This is what Tomas Mikolov said on Facebook: > I wanted to popularize neural lan...

gojomo · on Dec 18, 2023

As another small hint of Mikolov-vs-Le divergence: they're the coauthors of the 'Paragraph Vector' paper (https://arxiv.org/abs/1405.4053) applying a slightly-modified version of word2vec to vectorize longer texts, still in a very shallow way. (This technique often goes by the name 'doc2vec', but other things also sometimes get called that, too.)

There are some results in that paper, supposedly from exactly the technique described on an open dataset, that no one has ever been able to reproduce – & you can see the effort has frustrated a lot of people, over the years, in different forums.

When asked, Mikolov has said, essentially: "I can't reproduce that either – those tests were run & reported by Le, you'lll have to ask him."

blueboo · on Dec 19, 2023

This is interesting.

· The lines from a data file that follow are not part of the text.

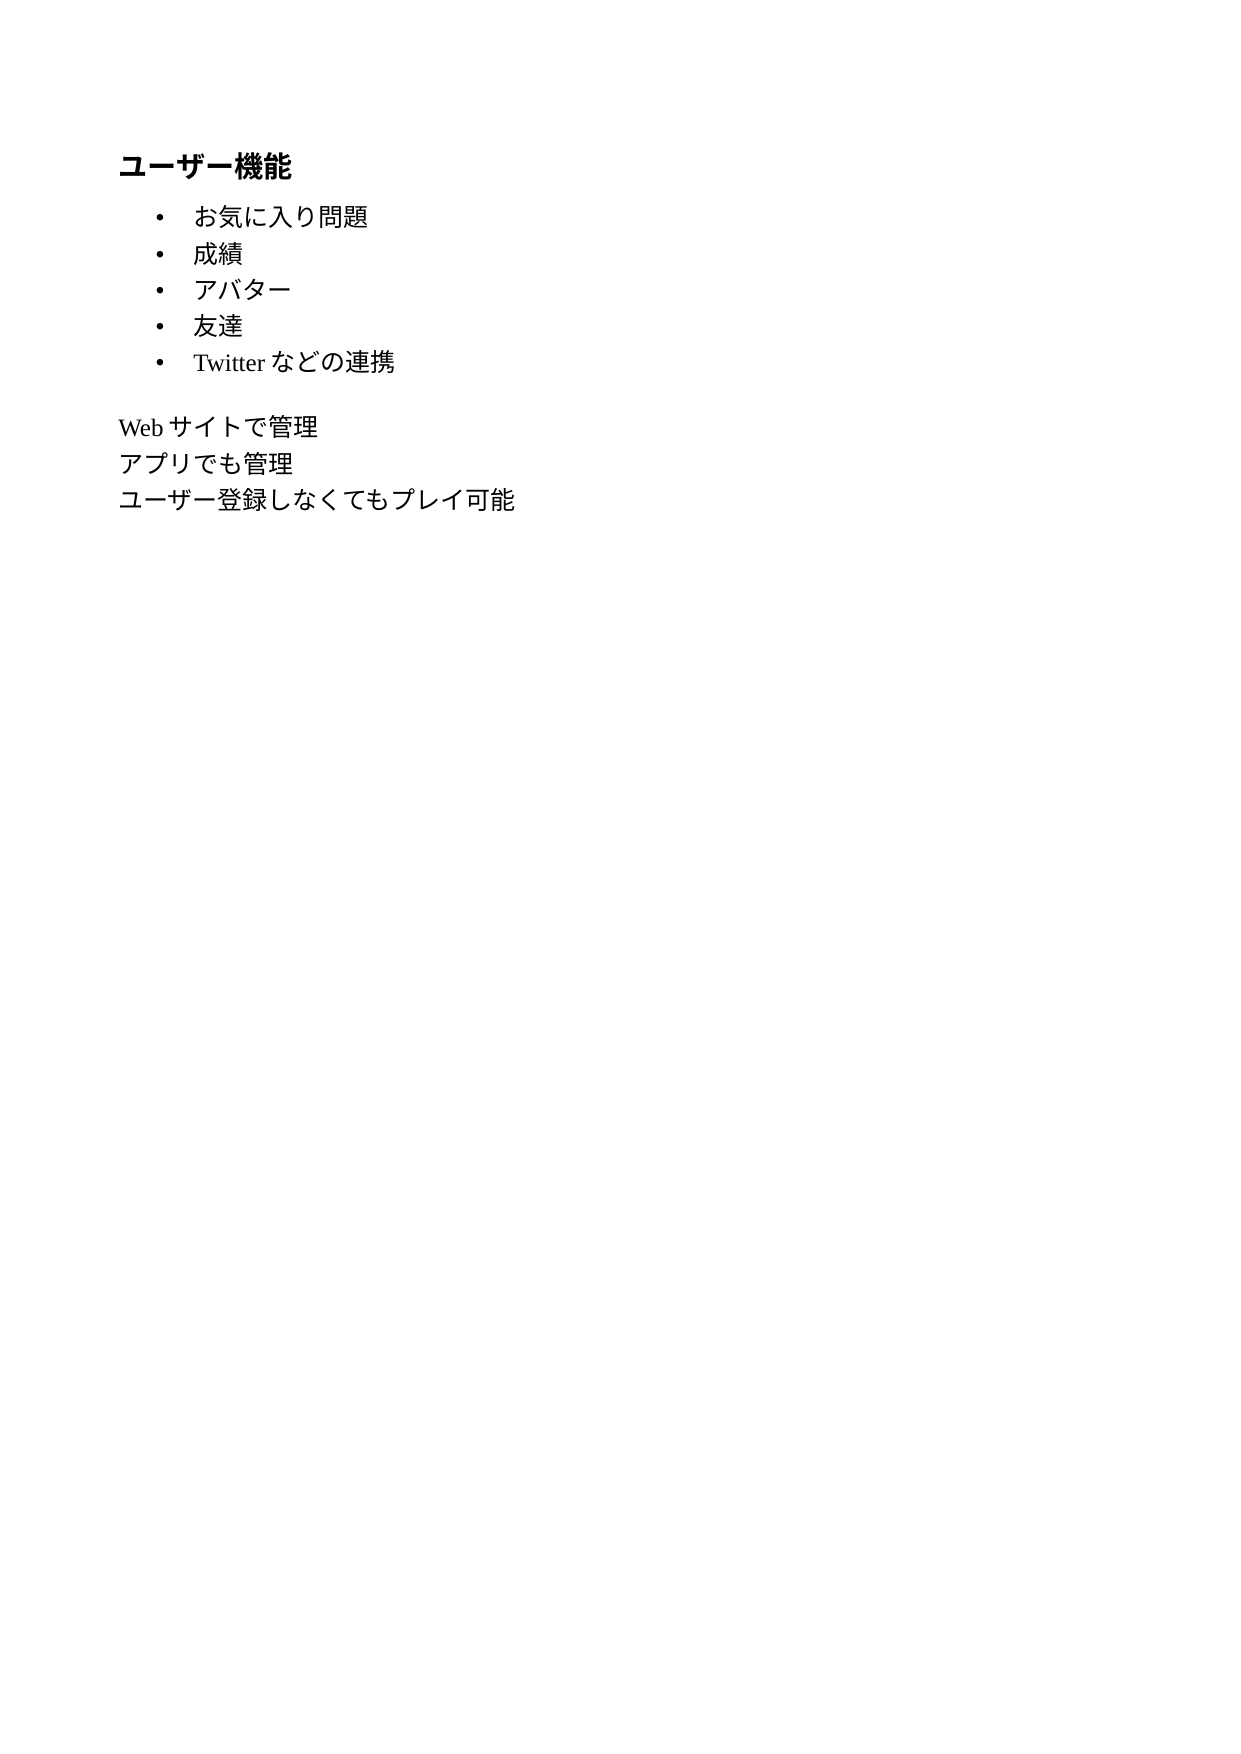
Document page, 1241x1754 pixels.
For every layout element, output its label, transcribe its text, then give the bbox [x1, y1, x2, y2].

text ユーザー登録しなくてもプレイ可能 [118, 480, 1122, 517]
text アプリでも管理 [118, 444, 1122, 480]
list お気に入り問題 [156, 198, 1122, 234]
subtitle ユーザー機能 [118, 143, 1122, 185]
list 成績 [156, 234, 1122, 270]
list 友達 [156, 307, 1122, 343]
text Webサイトで管理 [118, 408, 1122, 444]
list アバター [156, 270, 1122, 307]
list Twitterなどの連携 [156, 343, 1122, 379]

I went off and searched for paragraph vector code and indeed find doc2vec stuff, including tutorials referring to the paper such as https://radimrehurek.com/gensim/auto_examples/howtos/run_doc.... It’s not obvious that the results aren’t reproducible (and I realise code is not the same as published results), but I wonder if you could steer us more specifically.

gojomo · on Dec 19, 2023

As I understand it, no one has come close to the claimed results in s3.1 ("Sentiment Analysis with the Stanford Sentiment Treebank Dataset") and people have come closer but still not matched those in s3.2 ("Beyond One Sentence: Sentiment Analysis with IMDB dataset").

A thread where Mikolov is trying to help other with his patch to `word2vec.c` demoing a tiny bit of 'Paragraph Vector' – but reaches the limits of what he understands Le to have done – is: https://groups.google.com/g/word2vec-toolkit/c/Q49FIrNOQRo/m...

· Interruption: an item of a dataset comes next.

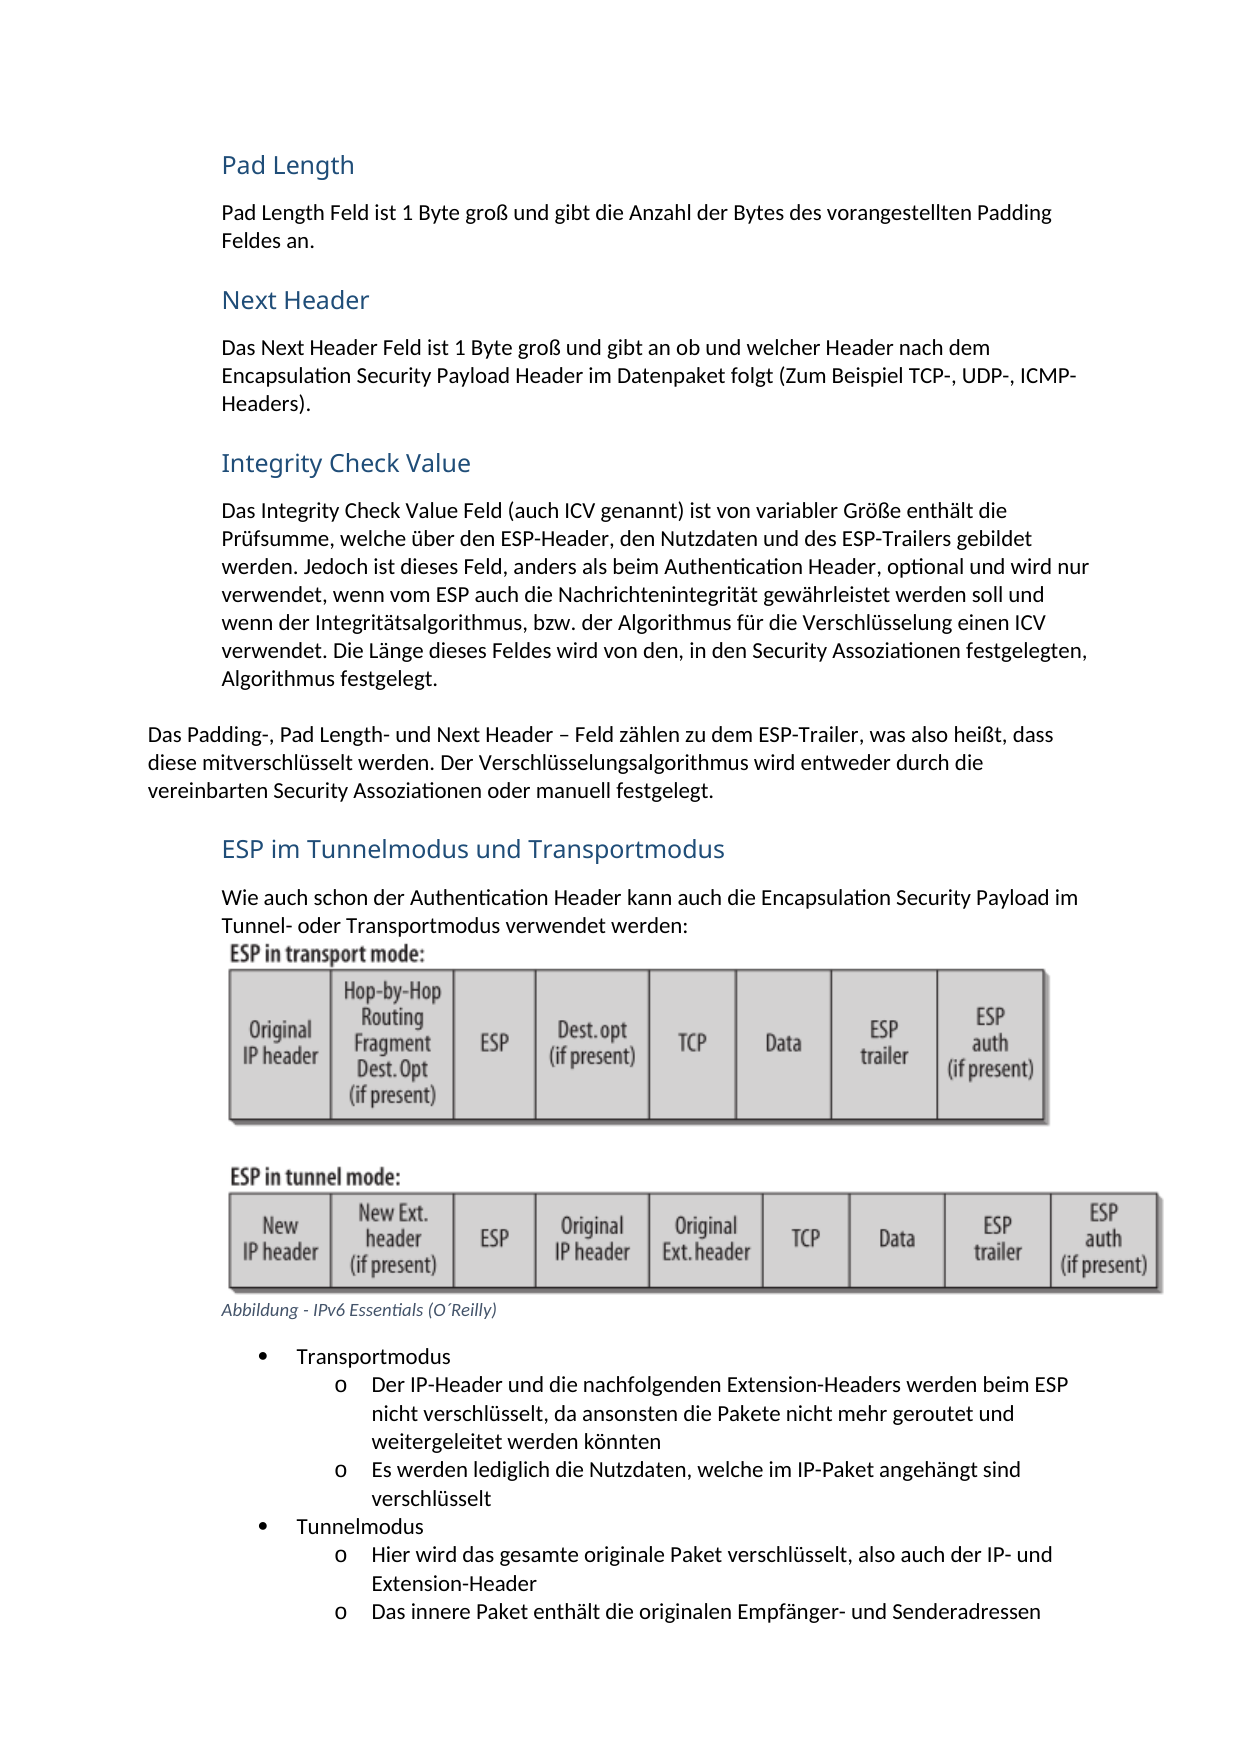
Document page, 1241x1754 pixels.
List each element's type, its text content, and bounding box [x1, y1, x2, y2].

My own frustration (& reco to avoid the thin stanfordSentimentTreebank/RottenTomatoes data/results) is mentioned at: https://groups.google.com/g/word2vec-toolkit/c/ubFrO0a9Pe8/m...

I'd say that "concatenating PV-DBOW and (plain averaging) PV-DM" never seems to offer much lift compared the favorable way it's described in the paper and other Le comments. And after spending a bunch of time implementing the "PV-DM with concatenation (rather than sum/average) of many word-vectors as the context", as I interpret the paper's description "To predict the 8-th word, we concatenate the paragraph vectors and 7 word vectors", I've only seen it massively increase model size & training time for very little advantage.

Reddit searches on related topics turn up other anecdotes/resentments; eg:

https://www.reddit.com/r/MachineLearning/comments/18jzxpf/co...

https://www.reddit.com/r/MachineLearning/comments/hkiyir/com...

At a certain level, with so much "gold in them thar hills" in followup work – from both academic & commercial perspectives, I don't blame Le for rushing forward to other related fertile ideas, & ignoring the requests-for-explanation.

But there's something sloppy or fishy (hiding secret tweaks?) in the originally-claimed PV results, which has wasted a lot of time among those trying to understand & reproduce.